Task 4 Analyze Results from the Machine Learning Model

Results from the random forest models were evaluated in two ways. First, the random forest predicted HEC-HMS parameter adjustment factors were compared to factors that were set through manual calibration. Second, the random forest predicted HEC-HMS parameter adjustment factors were plugged into HEC-HMS model simulations and computed hydrographs were compared to observed streamflow.

The Python script was configured to compute the simple linear R² value (zero intercept) by comparing the random forest predicted HEC-HMS adjustment factors and those set through manual calibration. As shown in the table below, these values demonstrate good agreement in the predicted state variables and those set through manual calibration.

Process and zone	R²
Initial Baseflow Lake Mendocino Zone	0.86102
Initial Baseflow Hopland Zone	0.98037
Initial Baseflow Guerneville Zone	0.95937
Initial Baseflow Lake Sonoma Zone	0.98926
Initial Deficit Lake Mendocino Zone	0.92718
Initial Deficit Hopland Zone	0.87681
Initial Deficit Guerneville Zone	0.929496
Initial Deficit Lake Sonoma Zone	0.880974
Constant Loss Rate Lake Mendocino Zone	0.902152
Constant Loss Rate Hopland Zone	0.853695
Constant Loss Rate Guerneville Zone	0.807263
Constant Loss Rate Lake Sonoma Zone	0.849145
GW1 Fraction Lake Mendocino Zone	0.975312
GW1 Fraction Hopland Zone	0.935556
GW1 Fraction Guerneville Zone	0.946215
GW1 Fraction Lake Sonoma Zone	0.958229
GW2 Fraction Lake Mendocino Zone	0.968632
GW2 Fraction Hopland Zone	0.94916
GW2 Fraction Guerneville Zone	0.961453
GW2 Fraction Lake Sonoma Zone	0.966991

The following figure show graphically what is in the R² table above for the Calpella gage location. R² values for the first ML model (one ML model for all HEC-HMS adjustment factors, SimpleMLScript_1.py) showed comparable performance. Significant improvement are not demonstrated by having a separate random forest model for each hydrologic process.

R2 values from a comparison of random forest and manual set HEC-HMS adjustment factors

The following group of results show fairly good model performance at all four locations for the January 2, 1997 event. Starting a forecast simulation with the initial adjustment factors from the random forest model provides the modeler a great starting point that would only require slight modification to the initial deficit and constant loss rate adjustment factors for the Hopland, Guerneville, and Lake Sonoma Zones.

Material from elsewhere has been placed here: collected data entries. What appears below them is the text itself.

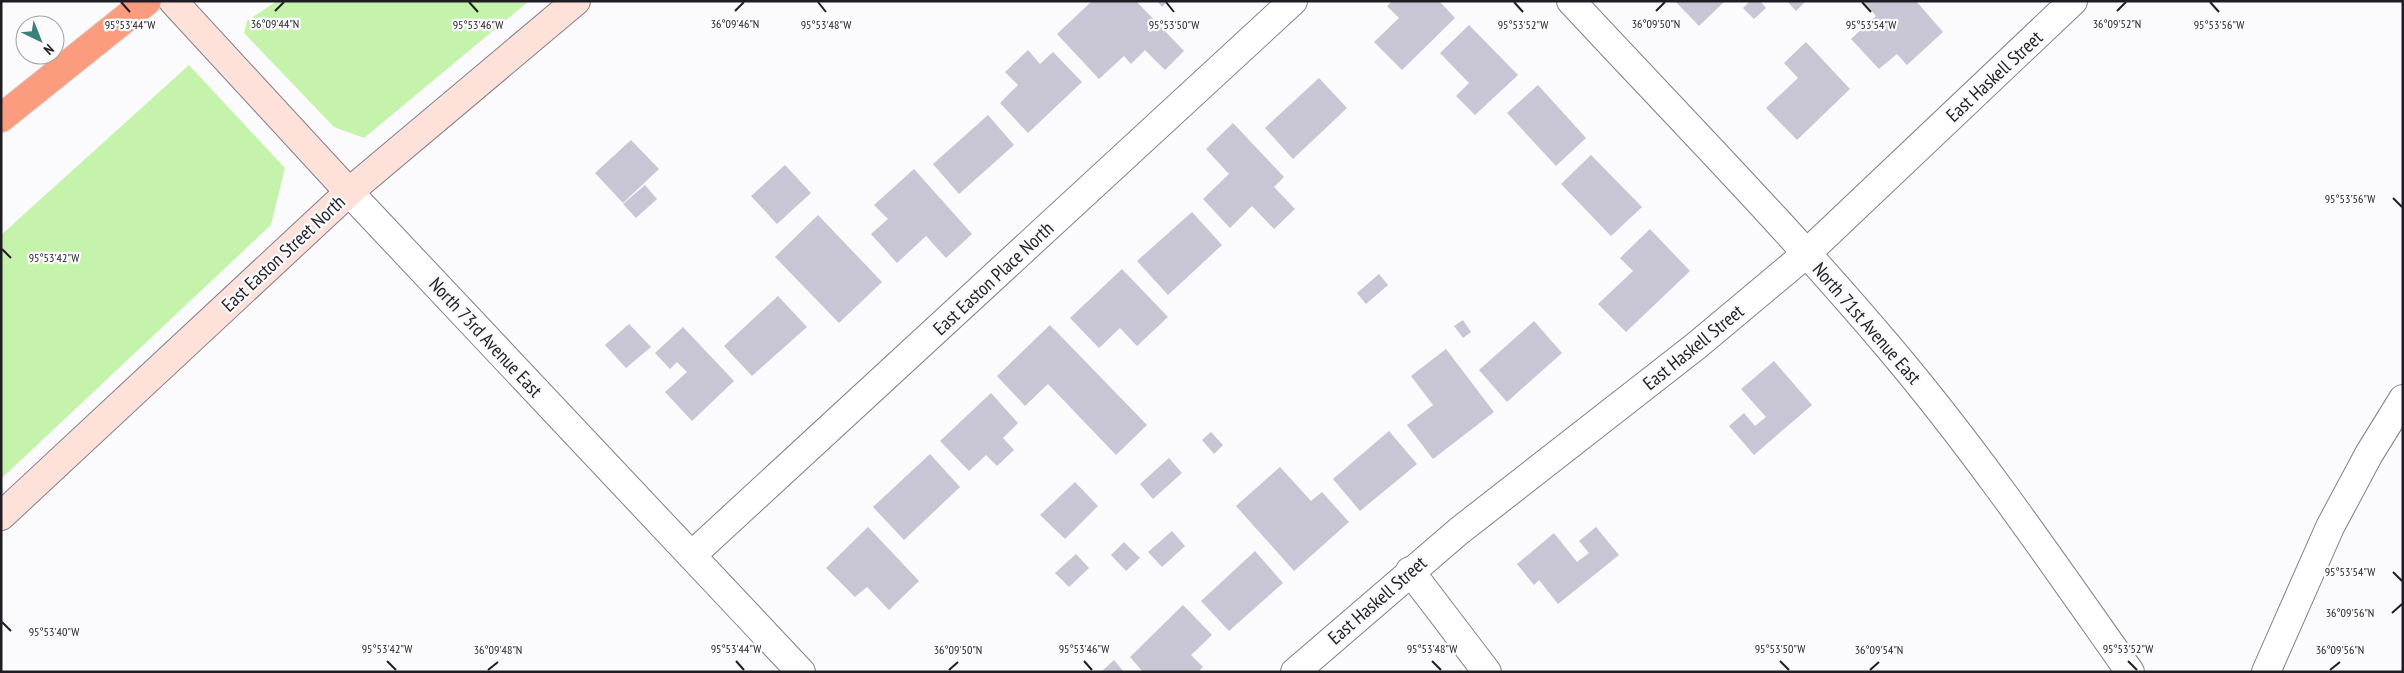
<svg xmlns="http://www.w3.org/2000/svg" width="2404" height="673" font-family="'PT Sans Narrow',sans-serif">
<rect width="100%" height="100%" fill="#fbfafd"/>
<g fill="#c5f3ab">
<path d="M277,1h252l-165,137 -30,-11 -90,-94 3,-12z"/>
<path d="M189,65l96,103 -14,57 -270,254v-244z"/>
</g>
<g fill="#c8c5d4">
<path d="M1092,1h44l48,50 -19,19 -20,-20 -14,14 -7,-8 -25,23 -42,-45z"/>
<path d="M1157,1h11l-6,6z"/>
<path d="M1392,1h47l16,17 -53,52 -28,-28 25,-24 -12,-12z"/>
<path d="M1675,1h50l-26,25z"/>
<path d="M1750,1h10l6,7 -12,11 -11,-11z"/>
<path d="M1787,1h19l-10,10z"/>
<path d="M1863,1h53l27,31 -36,33 -10,-11 -18,15 -28,-30 25,-23z"/>
<path d="M1469,25l49,50 -43,40 -19,-19 13,-13 -29,-30z"/>
<path d="M1806,42l44,47 -53,51 -31,-32 32,-30 -14,-15z"/>
<path d="M1028,50l12,14 13,-12 29,30 -54,51 -28,-30 18,-18 -13,-13z"/>
<path d="M1319,78l28,30 -54,51 -28,-31z"/>
<path d="M1538,85l48,53 -30,28 -49,-53z"/>
<path d="M988,115l26,30 -55,49 -26,-30z"/>
<path d="M1233,123l51,54 -10,10 21,22 -21,20 -22,-23 -22,22 -27,-29 26,-25 -23,-25z"/>
<path d="M631,140l28,29 -36,34 -28,-30z"/>
<path d="M1591,155l51,52 -31,29 -50,-52z"/>
<path d="M785,165l26,28 -34,31 -26,-28z"/>
<path d="M914,169l58,65 -26,24 -20,-22 -29,27 -26,-29 17,-15 -14,-14z"/>
<path d="M645,185l12,14 -21,19 -13,-14z"/>
<path d="M1192,212l30,33 -54,50 -31,-34z"/>
<path d="M818,215l64,67 -43,41 -64,-66z"/>
<path d="M1650,229l40,42 -64,61 -28,-28 35,-33 -13,-13z"/>
<path d="M1122,269l46,48 -31,29 -17,-18 -21,20 -29,-30z"/>
<path d="M1379,274l9,11 -22,19 -9,-11z"/>
<path d="M778,296l29,31 -55,49 -28,-30z"/>
<path d="M1463,320l8,12 -8,6 -9,-12z"/>
<path d="M1534,321l28,32 -55,49 -28,-32z"/>
<path d="M629,324l22,23 -25,21 -21,-23z"/>
<path d="M1050,325l97,100 -31,30 -68,-71 -23,22 -28,-30z"/>
<path d="M683,327l51,54 -42,40 -27,-29 22,-20 -10,-10 -7,7 -15,-16z"/>
<path d="M1446,349l48,63 -61,47 -26,-34 26,-20 -22,-29z"/>
<path d="M1774,361l38,44 -58,50 -25,-29 15,-13 11,13 11,-9 -25,-28z"/>
<path d="M991,393l27,30 -15,15 11,12 -17,16 -11,-11 -17,16 -29,-30z"/>
<path d="M1389,431l28,33 -57,47 -27,-32z"/>
<path d="M1211,432l12,13 -9,9 -12,-14z"/>
<path d="M930,454l30,33 -56,53 -31,-33z"/>
<path d="M1169,458l13,15 -29,26 -13,-15z"/>
<path d="M1280,467l31,34 11,-9 27,30 -55,49 -58,-65z"/>
<path d="M1075,482l23,24 -33,33 -25,-24z"/>
<path d="M868,527l51,54 -30,29 -22,-23 -12,10 -29,-29z"/>
<path d="M1596,527l23,28 -61,49 -19,-24 -5,5 -17,-21 37,-31 23,29 12,-9 -10,-12z"/>
<path d="M1172,531l13,15 -23,21 -14,-15z"/>
<path d="M1124,542l16,16 -14,13 -15,-16z"/>
<path d="M1255,551l28,32 -54,48 -28,-30z"/>
<path d="M1076,554l13,14 -20,19 -14,-14z"/>
<path d="M1183,605l29,30 -21,20 12,12 -5,5h-55l-13,-15z"/>
<path d="M1114,660l10,12h-23z"/>
</g>
<g fill="none" stroke-linecap="round" stroke-linejoin="round">
<defs>
<g id="street">
<path d="M1571,1c108,116 219,229 321,350 86,102 161,212 238,321"/>
<path d="M349,192l452,480"/>
<path d="M692,555l601,-554"/>
<path d="M1410,571l77,101"/>
<path d="M1295,672l164,-141 237,-185 110,-92 267,-253"/>
<path d="M2266,672l64,-145 39,-73 34,-55"/>
</g>
<g id="secondary">
<path d="M173,1l176,191"/>
<path d="M1,516l348,-324 227,-191"/>
</g>
<path id="highway" d="M1,118l146,-117"/>
</defs>
<use href="#street" stroke="#827e8d" stroke-width="30"/>
<use href="#secondary" stroke="#827e8d" stroke-width="30"/>
<use href="#highway" stroke="#d7d6d7" stroke-width="30"/>
<use href="#street" stroke="#fff" stroke-width="28"/>
<use href="#secondary" stroke="#fee1d9" stroke-width="28"/>
<use href="#highway" stroke="#fc9c7f" stroke-width="28"/>
</g>
<path fill="none" stroke="#1f1d23" stroke-width="2" d="M121,2l9,10M469,2l9,10M818,2l8,10M1166,2l8,10M1514,2l9,10M1862,2l9,10M2210,2l9,10M275,11l9,-9M735,11l9,-9M1656,11l9,-9M2117,11l9,-9M2393,198l9,9M2,249l9,9M2393,572l9,9M2392,613l10,-9M2,622l9,9M387,661l9,9M736,661l8,9M1084,661l8,9M1432,661l9,9M1780,661l9,9M2128,661l9,9M488,670l10,-8M949,670l9,-8M1870,670l9,-8M2330,670l10,-8"/>
<g text-anchor="middle" dominant-baseline="central" stroke-width="4.5" stroke-linejoin="round" paint-order="stroke">
<g font-size="19" fill="#1f1d23" stroke="#fbfafd">
<text transform="translate(1994 76) rotate(-43)">East Haskell Street</text>
<text transform="translate(283 253) rotate(-43)">East Easton Street North</text>
<text transform="translate(993 278) rotate(-43)">East Easton Place North</text>
<text transform="translate(1867 323) rotate(49)">North 71st Avenue East</text>
<text transform="translate(486 337) rotate(47)">North 73rd Avenue East</text>
<text transform="translate(1693 347) rotate(-39)">East Haskell Street</text>
<text transform="translate(1377 600) rotate(-41)">East Haskell Street</text>
</g>
</g>
<g font-size="12" text-anchor="middle" fill="#1f1d23" stroke="#fbfafd" stroke-width="4.5" stroke-linejoin="round" paint-order="stroke">
<text x="2117" y="28">36°09'52"N</text>
<text x="275" y="28">36°09'44"N</text>
<text x="735" y="28">36°09'46"N</text>
<text x="1656" y="28">36°09'50"N</text>
<text x="130" y="29">95°53'44"W</text>
<text x="478" y="29">95°53'46"W</text>
<text x="826" y="29">95°53'48"W</text>
<text x="1174" y="29">95°53'50"W</text>
<text x="1523" y="29">95°53'52"W</text>
<text x="1871" y="29">95°53'54"W</text>
<text x="2219" y="29">95°53'56"W</text>
<text x="2350" y="203">95°53'56"W</text>
<text x="54" y="262">95°53'42"W</text>
<text x="2350" y="576">95°53'54"W</text>
<text x="2350" y="617">36°09'56"N</text>
<text x="54" y="636">95°53'40"W</text>
<text x="387" y="653">95°53'42"W</text>
<text x="736" y="653">95°53'44"W</text>
<text x="1084" y="653">95°53'46"W</text>
<text x="1432" y="653">95°53'48"W</text>
<text x="1780" y="653">95°53'50"W</text>
<text x="2128" y="653">95°53'52"W</text>
<text x="498" y="654">36°09'48"N</text>
<text x="958" y="654">36°09'50"N</text>
<text x="1879" y="654">36°09'54"N</text>
<text x="2340" y="654">36°09'56"N</text>
</g>
<rect width="2404" height="673" fill="none" stroke="#1f1d23" stroke-width="5"/>
<g transform="translate(40 40) rotate(137)"><circle r="24" fill="#fbfafd" stroke="#a3a2a6"/>
<path d="M0-4L9 19L0 12L-9 19Z" fill="#3b8179"/>
<text y="-8" font-size="14" font-weight="bold" text-anchor="middle" fill="#1f1d23">N</text>
</g>
</svg>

Results when using the HEC-HMS adjustment factors generated by the random forest models - January 2, 1997 event

The following group of results DO NOT show good model performance at all four locations for the November, 11, 2001 event. However, the initial HEC-HMS adjustment factors set by the random forest models are fairly close to those found through manual calibration. The November, 11, 2001 storm was the first major storm of the season and the watershed was very dry when the storm began. The HEC-HMS adjustment factors estimate by the random forest models are much better than using average conditions to begin the calibration process.

Results when using the HEC-HMS adjustment factors generated by the random forest models - November 12, 2001 event

On the whole, the ML model predicted reasonable initial HEC-HMS adjustment factors for most events. Performance for the two February 2009 events was not as good as other events, results from the first event are shown in the following figure. January and February 2009 were drier than most years and the random forest model overpredicted the Initial Deficit adjustment factors. However, it would be relatively quick to manually set better adjustment factors after seeing the following results.

Results when using the HEC-HMS adjustment factors generated by the random forest models - February 17, 2009 event

Conclusion

This example demonstrates a couple of key points:

An HEC-HMS model can be quickly calibrated for real time flood forecasting by only adjusting a few model parameters that represent the initial state of the watershed. Even though the initial baseflow adjustment factor was modified for this example, reasonable results would have been seen by keeping a constant zonal override set for all events. This would have left only 4 adjustment factors to really change per event.
The random forest models were able to assimilate past information, precipitation, temperature, and flow, and estimate reasonable initial HEC-HMS adjustment factors. In some cases the adjustment factors did not require further adjustment, the simulated hydrograph matched the observed hydrograph.

The random forest models took approximately 2 minutes to process the training data and fit the model and milliseconds to generate the predicted adjustment factors for the 11 test events. If applied to real-time forecasting, the random forest models would already exist and any time a new forecast created, it would automatically populate the starting HEC-HMS adjustment factors. Periodically, the random forest models would be updated as new events were added to the training dataset.